Les femmes avaient déjà la main gagnante à la loterie d'Alzheimer, mais de nouvelles recherches suggèrent qu'elles sont aussi plus vulnérables aux suspects habituels qui embrouillent le cerveau. Des scientifiques de l'École de médecine de l'Université de Californie à San Diego, dans une étude publiée le 19 mai 2026 dans Biology of Sex Differences, ont analysé les données de plus de 17 000 adultes d'âge moyen et plus âgés et ont découvert que certains facteurs de risque modifiables de démence ont un impact plus fort sur les fonctions cognitives des femmes que sur celles des hommes.
« Au-delà de savoir quels facteurs de risque sont les plus courants, nous avons constaté que certains ont un impact disproportionné sur la cognition des femmes », a déclaré Megan Fitzhugh, PhD, professeure adjointe en neurosciences à l'École de médecine de l'UC San Diego et première auteure. « Cela suggère que les efforts de prévention pourraient être plus efficaces s'ils sont adaptés non seulement à la prévalence des facteurs de risque, mais aussi à la force avec laquelle chaque facteur affecte la cognition chez les femmes par rapport aux hommes. » Donc, les mêmes vieux conseils pourraient avoir besoin d'un ruban rose.
Les chercheurs ont examiné 13 facteurs de risque établis de démence – notamment le niveau d'éducation, la perte auditive, le tabagisme, la consommation d'alcool, l'obésité, la dépression, l'inactivité physique, l'hypertension, le diabète et d'autres affections cardiométaboliques – en utilisant les données de l'Health and Retirement Study, un groupe représentatif au niveau national d'adultes américains. Ils ont constaté que si l'hypertension touchait environ six participants sur dix, quel que soit le sexe, et que l'IMC moyen des deux sexes se situait dans la plage surpoids à obèse, les femmes avaient un niveau d'éducation moyen légèrement inférieur, ce qui est un facteur de risque connu.
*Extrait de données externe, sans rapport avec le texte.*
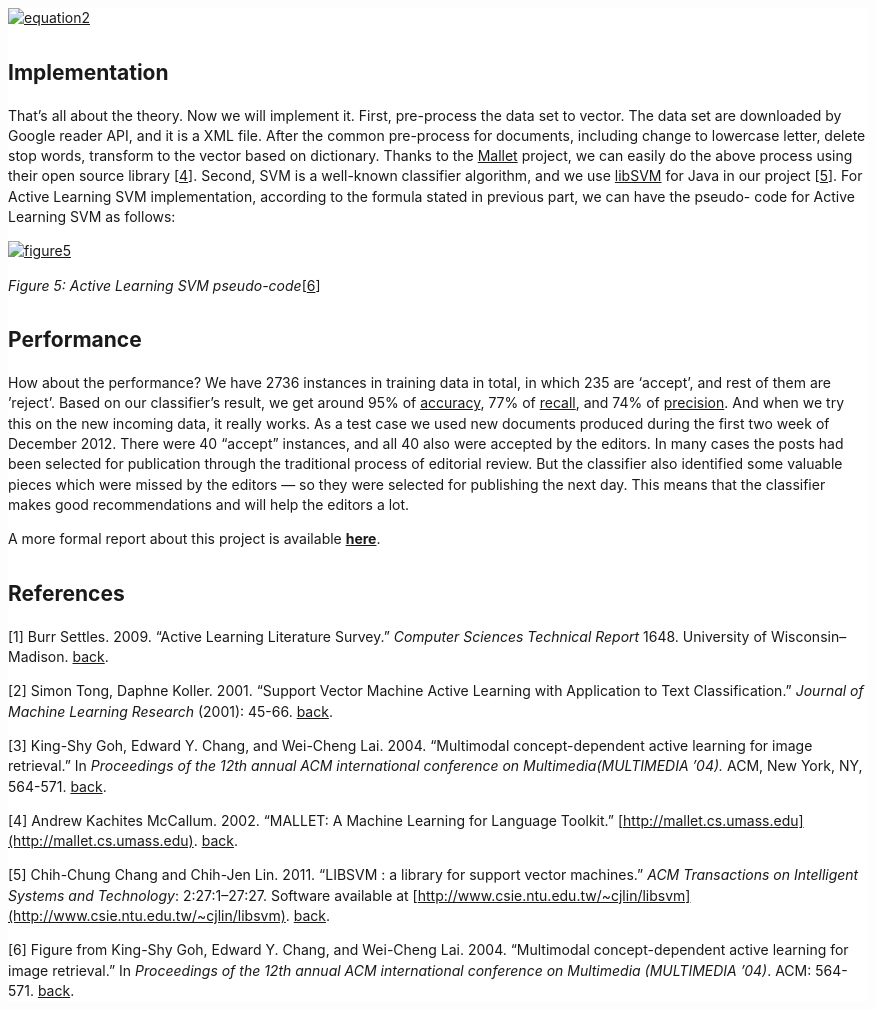 [![equation2](http://chnmdev.gmu.edu/fellows/regan/PressFwd/wp-content/uploads/2013/04/equation2-300x89.png)](http://chnmdev.gmu.edu/fellows/regan/PressFwd/wp-content/uploads/2013/04/equation2.png)

## Implementation

That’s all about the theory. Now we will implement it. First, pre-process the data set to vector. The data set are downloaded by Google reader API, and it is a XML file. After the common pre-process for documents, including change to lowercase letter, delete stop words, transform to the vector based on dictionary. Thanks to the [Mallet](http://mallet.cs.umass.edu/ "MALLET") project, we can easily do the above process using their open source library \[[4](#4)\]. Second, SVM is a well-known classifier algorithm, and we use [libSVM](http://www.csie.ntu.edu.tw/~cjlin/libsvm) for Java in our project \[[5](#5)\]. For Active Learning SVM implementation, according to the formula stated in previous part, we can have the pseudo- code for Active Learning SVM as follows:

[![figure5](http://chnmdev.gmu.edu/fellows/regan/PressFwd/wp-content/uploads/2013/04/figure5-300x300.png)](http://chnmdev.gmu.edu/fellows/regan/PressFwd/wp-content/uploads/2013/04/figure5.png)

*Figure 5: Active Learning SVM pseudo-code*\[[6](#6)\]

## Performance

How about the performance? We have 2736 instances in training data in total, in which 235 are ‘accept’, and rest of them are ’reject’. Based on our classifier’s result, we get around 95% of [accuracy](http://en.wikipedia.org/wiki/Precision_and_recall), 77% of [recall](http://en.wikipedia.org/wiki/Precision_and_recall), and 74% of [precision](http://en.wikipedia.org/wiki/Precision_and_recall). And when we try this on the new incoming data, it really works. As a test case we used new documents produced during the first two week of December 2012. There were 40 “accept” instances, and all 40 also were accepted by the editors. In many cases the posts had been selected for publication through the traditional process of editorial review. But the classifier also identified some valuable pieces which were missed by the editors — so they were selected for publishing the next day. This means that the classifier makes good recommendations and will help the editors a lot.

A more formal report about this project is available [**here**](http://chnmdev.gmu.edu/fellows/regan/PressFwd/wp-content/uploads/2013/04/pressforward_classifier_report.pdf).

## References

\[1\] Burr Settles. 2009. “Active Learning Literature Survey.” *Computer Sciences Technical Report* 1648. University of Wisconsin–Madison. [back](#return1).

\[2\] Simon Tong, Daphne Koller. 2001. “Support Vector Machine Active Learning with Application to Text Classification.” *Journal of Machine Learning Research* (2001): 45-66. [back](#return2).

\[3\] King-Shy Goh, Edward Y. Chang, and Wei-Cheng Lai. 2004. “Multimodal concept-dependent active learning for image retrieval.” In *Proceedings of the 12th annual ACM international conference on Multimedia(MULTIMEDIA ’04).* ACM, New York, NY, 564-571. [back](#return3).

\[4\] Andrew Kachites McCallum. 2002. “MALLET: A Machine Learning for Language Toolkit.” [http://mallet.cs.umass.edu](http://mallet.cs.umass.edu). [back](#return4).

\[5\] Chih-Chung Chang and Chih-Jen Lin. 2011. “LIBSVM : a library for support vector machines.” *ACM Transactions on Intelligent Systems and Technology*: 2:27:1–27:27. Software available at [http://www.csie.ntu.edu.tw/~cjlin/libsvm](http://www.csie.ntu.edu.tw/~cjlin/libsvm). [back](#return5).

\[6\] Figure from King-Shy Goh, Edward Y. Chang, and Wei-Cheng Lai. 2004. “Multimodal concept-dependent active learning for image retrieval.” In *Proceedings of the 12th annual ACM international conference on Multimedia (MULTIMEDIA ’04)*. ACM: 564-571. [back](#return6).
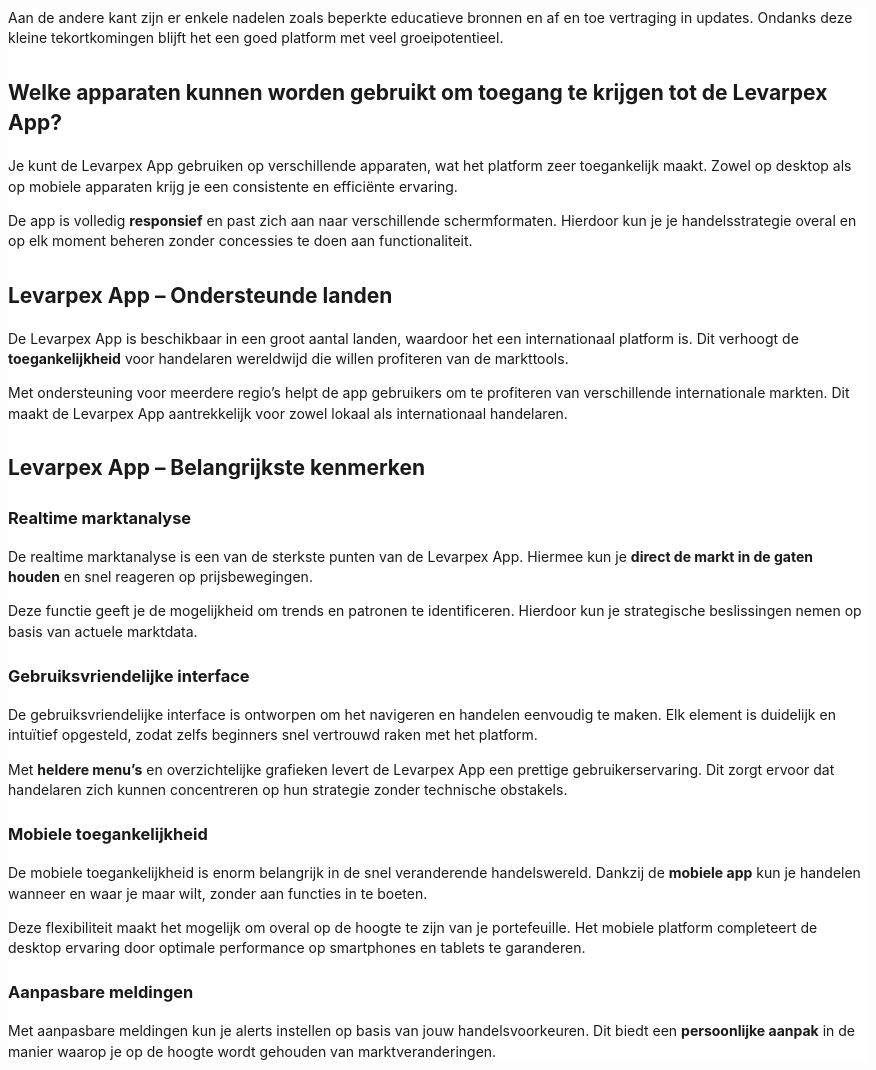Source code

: Aan de andere kant zijn er enkele nadelen zoals beperkte educatieve bronnen en af en toe vertraging in updates. Ondanks deze kleine tekortkomingen blijft het een goed platform met veel groeipotentieel.

## Welke apparaten kunnen worden gebruikt om toegang te krijgen tot de Levarpex App?  
Je kunt de Levarpex App gebruiken op verschillende apparaten, wat het platform zeer toegankelijk maakt. Zowel op desktop als op mobiele apparaten krijg je een consistente en efficiënte ervaring.  

De app is volledig **responsief** en past zich aan naar verschillende schermformaten. Hierdoor kun je je handelsstrategie overal en op elk moment beheren zonder concessies te doen aan functionaliteit.

## Levarpex App – Ondersteunde landen  
De Levarpex App is beschikbaar in een groot aantal landen, waardoor het een internationaal platform is. Dit verhoogt de **toegankelijkheid** voor handelaren wereldwijd die willen profiteren van de markttools.  

Met ondersteuning voor meerdere regio’s helpt de app gebruikers om te profiteren van verschillende internationale markten. Dit maakt de Levarpex App aantrekkelijk voor zowel lokaal als internationaal handelaren.

## Levarpex App – Belangrijkste kenmerken  

### Realtime marktanalyse  
De realtime marktanalyse is een van de sterkste punten van de Levarpex App. Hiermee kun je **direct de markt in de gaten houden** en snel reageren op prijsbewegingen.  

Deze functie geeft je de mogelijkheid om trends en patronen te identificeren. Hierdoor kun je strategische beslissingen nemen op basis van actuele marktdata.

### Gebruiksvriendelijke interface  
De gebruiksvriendelijke interface is ontworpen om het navigeren en handelen eenvoudig te maken. Elk element is duidelijk en intuïtief opgesteld, zodat zelfs beginners snel vertrouwd raken met het platform.  

Met **heldere menu’s** en overzichtelijke grafieken levert de Levarpex App een prettige gebruikerservaring. Dit zorgt ervoor dat handelaren zich kunnen concentreren op hun strategie zonder technische obstakels.

### Mobiele toegankelijkheid  
De mobiele toegankelijkheid is enorm belangrijk in de snel veranderende handelswereld. Dankzij de **mobiele app** kun je handelen wanneer en waar je maar wilt, zonder aan functies in te boeten.  

Deze flexibiliteit maakt het mogelijk om overal op de hoogte te zijn van je portefeuille. Het mobiele platform completeert de desktop ervaring door optimale performance op smartphones en tablets te garanderen.

### Aanpasbare meldingen  
Met aanpasbare meldingen kun je alerts instellen op basis van jouw handelsvoorkeuren. Dit biedt een **persoonlijke aanpak** in de manier waarop je op de hoogte wordt gehouden van marktveranderingen.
Mais le vrai coup de pied : les problèmes cardiaques et métaboliques comme l'hypertension et l'IMC élevé ont montré des associations négatives plus fortes avec la cognition chez les femmes. La perte auditive et le diabète, bien que plus fréquents chez les hommes, étaient également liés à des scores cognitifs plus faibles chez les femmes. « Ces différences soulignent l'importance de considérer le sexe comme une variable clé dans la recherche sur la démence », a déclaré l'auteur principal Judy Pa, PhD, professeure en neurosciences. « Les différences entre les sexes sont profondément négligées parmi de nombreuses causes principales de décès comme Alzheimer, les maladies cardiaques et le cancer. » En effet, les femmes représentent près des deux tiers des cas d'Alzheimer aux États-Unis, et une espérance de vie plus longue n'explique pas à elle seule l'écart.
L'étude soutient la poussée vers la médecine de précision – adapter la prévention et le traitement aux caractéristiques individuelles, y compris le sexe. Pour les femmes, cela pourrait signifier se concentrer sur la gestion de la dépression, l'augmentation de l'activité physique et l'amélioration de la santé cardiovasculaire, en particulier l'hypertension non traitée. « En fin de compte, une compréhension plus nuancée de ces différences pourrait nous aider à concevoir des interventions plus intelligentes et plus ciblées », a déclaré Fitzhugh. « C'est une étape essentielle pour réduire le fardeau de la démence pour tout le monde, mais surtout pour les femmes, qui sont touchées de manière disproportionnée. » La recherche a été financée par le National Institute on Aging et l'Alzheimer's Association.